Delta-12 desaturase introduces a double bond at the delta-12 position of oleic acid to produce linoleic acid. We carried out docking studies of oleic acid on the refined model structure to assess the ligand specificity of wheat omega-6 desaturases using AutoDock 4.2. Based on the docking simulation with the ligand-enzyme binding energy of -5.94 kcal/mol, Val129, His134, Leu160, Val161, Ser165, Trp166, Ser169, His170, His173, Pro188, Lys189, Gln190, Lys191, Glu192, Ala193, Ile212, Val213, Leu216, Leu296, Val297, Ile299, Thr300, and His345 of TaFDA2.6 formed closed contacts with the docked oleic acid, while Arg29, Val106, Ala110, His111, Trp143, Ser146, His147, Arg149, His150, His151, Asn153, Gln192, Ala202, Pro211, Leu273, Ile276, Thr277, His281, His322, and His326 were involved in ligand-TaFAD2.8 binding with -4.75 kcal/mol docking energy.
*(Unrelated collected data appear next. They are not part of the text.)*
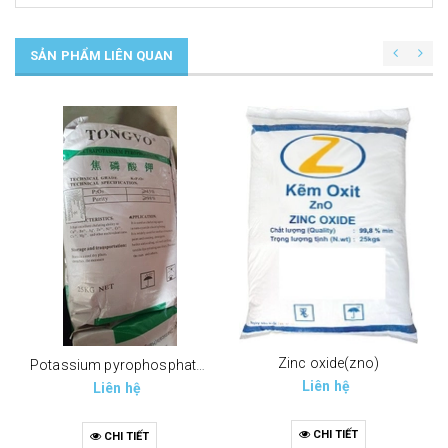
SẢN PHẨM LIÊN QUAN
Zinc oxide(zno)
Potassium pyrophosphate (tppp) (k4p2o7)
Liên hệ
Liên hệ
CHI TIẾT
CHI TIẾT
The oleic acid formed a hydrogen band with His170 and His147 in TaFAD2.6 and TaFAD2.8, respectively (Fig. 10c and 11c). Based on the figure 10d, in TaFDA2.6, His134, His138, His170, His173, His174, His345, His348, and His349 residues involved substrate-binding are part of HECGH, HRRHH, and HVAHH histidine boxes. In the TaFAD2.8, His111, His115, His147, His 150, His151, His322, His325, and His326 residues involved in the active site are also part of three conserved histidine boxes (Additional file 1: Table S5). These results suggest that the conserved histidine boxes play critical roles in the binding of the ligand to the active site. The results mentioned above may be useful for future site-directed mutagenesis studies to increase the catalytic efficiency of the FAD2 enzymes and subsequently enhance wheat tolerance to different stresses.